Flat shading describes a number of simple lighting techniques. In this case, the lighting value is determined once for each face. The color value can also be determined per object or per vertex.

Gouraud shading (1971) improved the appearance of curved objects.

Phong shading interpolation is a more realistic shading technique developed by Bui Tuong Phong in 1973.
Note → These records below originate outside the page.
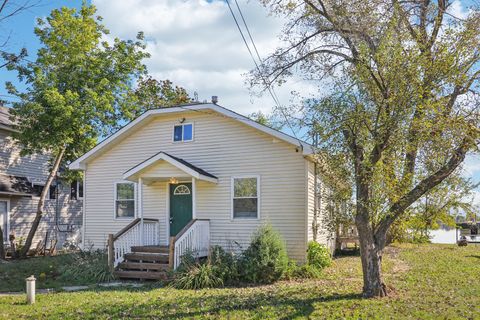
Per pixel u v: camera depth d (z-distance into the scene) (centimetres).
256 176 1489
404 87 872
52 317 836
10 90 1898
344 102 907
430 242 2594
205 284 1166
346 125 908
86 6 2170
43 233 2258
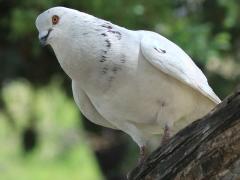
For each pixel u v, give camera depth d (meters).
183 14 14.52
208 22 14.62
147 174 7.17
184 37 13.20
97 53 7.61
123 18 13.40
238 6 13.70
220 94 14.67
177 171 6.85
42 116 17.20
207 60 13.27
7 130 21.64
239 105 6.38
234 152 6.46
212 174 6.61
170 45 8.11
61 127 19.94
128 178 7.59
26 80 15.63
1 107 16.31
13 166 22.14
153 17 13.67
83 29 7.67
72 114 19.31
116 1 13.12
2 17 14.38
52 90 16.02
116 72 7.65
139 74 7.70
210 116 6.61
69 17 7.75
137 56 7.70
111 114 8.10
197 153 6.66
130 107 7.89
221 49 13.97
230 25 13.58
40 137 17.16
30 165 22.25
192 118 8.41
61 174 22.06
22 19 13.06
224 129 6.48
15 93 16.62
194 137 6.71
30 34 13.73
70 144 20.81
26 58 14.79
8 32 14.40
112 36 7.68
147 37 7.90
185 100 8.05
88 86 7.83
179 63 7.90
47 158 22.25
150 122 8.16
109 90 7.76
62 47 7.74
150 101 7.88
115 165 15.80
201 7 14.63
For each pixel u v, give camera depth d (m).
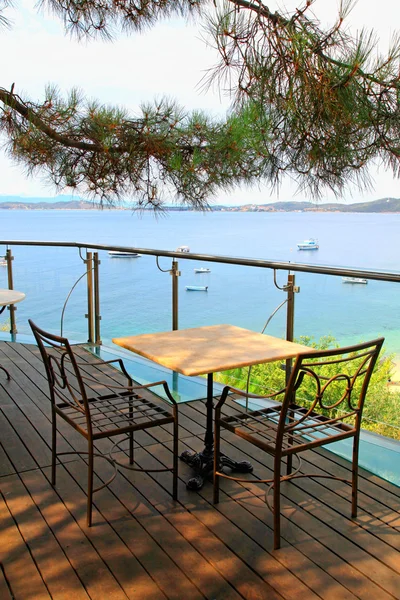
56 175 4.07
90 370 4.54
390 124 3.03
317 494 2.58
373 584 1.96
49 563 2.06
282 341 2.75
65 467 2.84
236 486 2.66
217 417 2.44
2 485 2.65
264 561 2.08
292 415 2.54
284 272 3.36
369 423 3.12
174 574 2.00
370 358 2.27
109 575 1.99
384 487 2.65
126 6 3.92
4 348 5.17
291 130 3.18
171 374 4.43
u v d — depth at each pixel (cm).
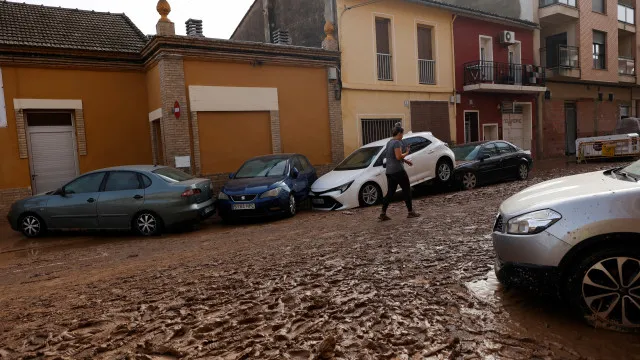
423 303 393
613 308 319
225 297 445
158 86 1264
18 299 505
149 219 912
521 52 2147
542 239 330
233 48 1290
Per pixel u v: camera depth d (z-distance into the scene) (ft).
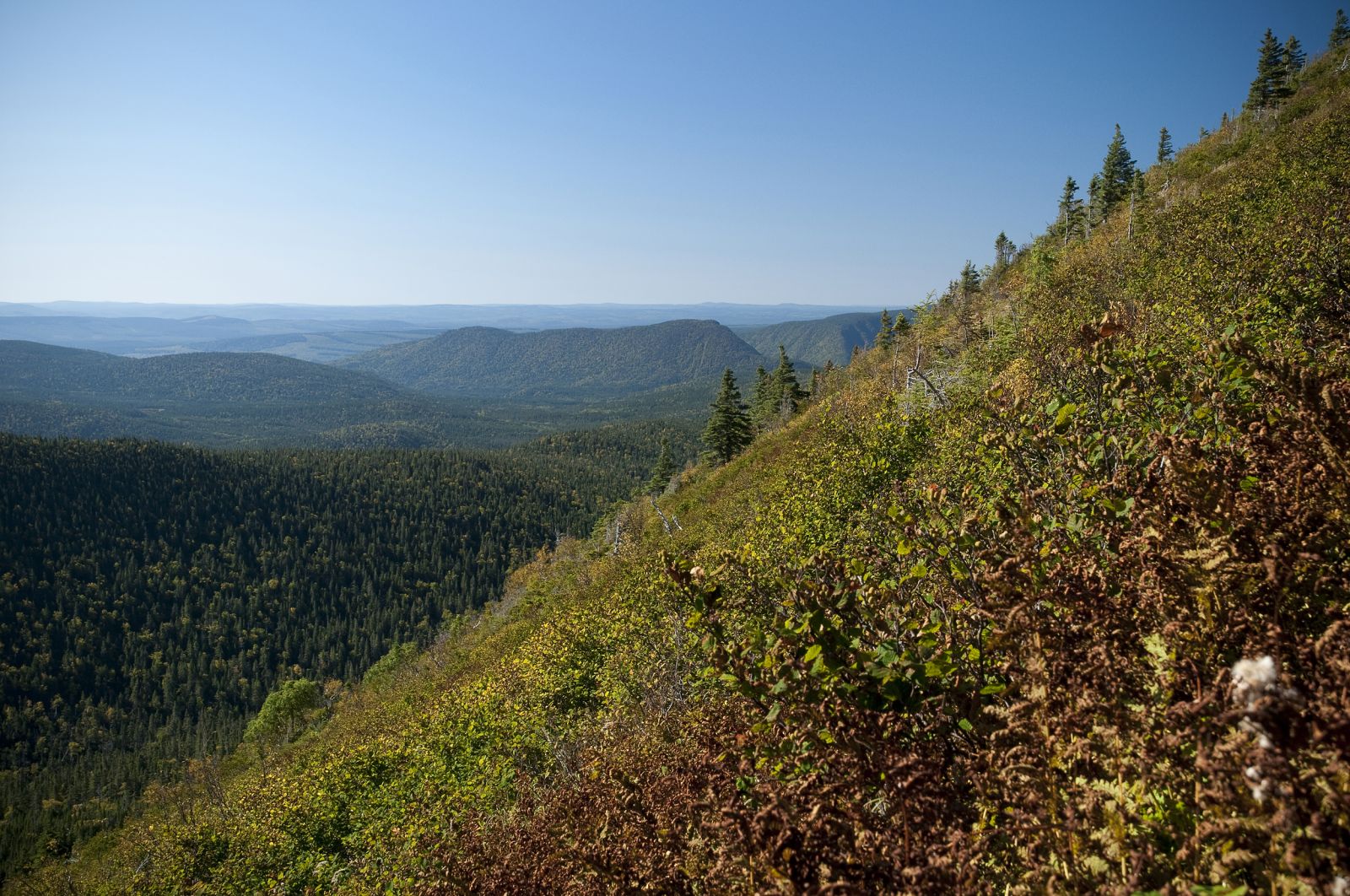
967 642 7.09
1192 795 4.95
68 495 600.80
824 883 5.61
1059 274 60.29
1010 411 10.71
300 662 506.07
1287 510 5.62
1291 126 94.12
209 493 654.53
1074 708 5.27
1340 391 6.04
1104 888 4.59
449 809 32.60
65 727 428.56
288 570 594.24
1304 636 5.17
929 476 21.43
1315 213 33.14
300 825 59.82
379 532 654.12
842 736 6.46
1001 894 5.89
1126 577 6.18
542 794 22.41
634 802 11.16
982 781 5.77
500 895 13.30
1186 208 55.36
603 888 9.86
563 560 180.75
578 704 41.73
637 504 182.70
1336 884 3.48
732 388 170.60
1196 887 4.03
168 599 551.59
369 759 61.98
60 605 517.96
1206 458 6.49
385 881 27.63
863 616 7.25
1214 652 5.13
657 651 30.63
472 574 610.24
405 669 211.00
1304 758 3.89
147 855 102.22
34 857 267.59
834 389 134.51
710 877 7.40
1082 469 8.27
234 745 386.93
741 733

Shading refers to the depiction of depth perception in 3D models (within the field of 3D computer graphics) or illustrations (in visual art) by varying the level of darkness.^[1] Shading tries to approximate local behavior of light on the object's surface and is not to be confused with techniques of adding shadows, such as shadow mapping or shadow volumes, which fall under global behavior of light.

In drawing

Shading is used traditionally in drawing for depicting a range of darkness by applying media more densely or with a darker shade for darker areas, and less densely or with a lighter shade for lighter areas. Light patterns, such as objects having light and shaded areas, help when creating the illusion of depth on paper.^[2]^[3]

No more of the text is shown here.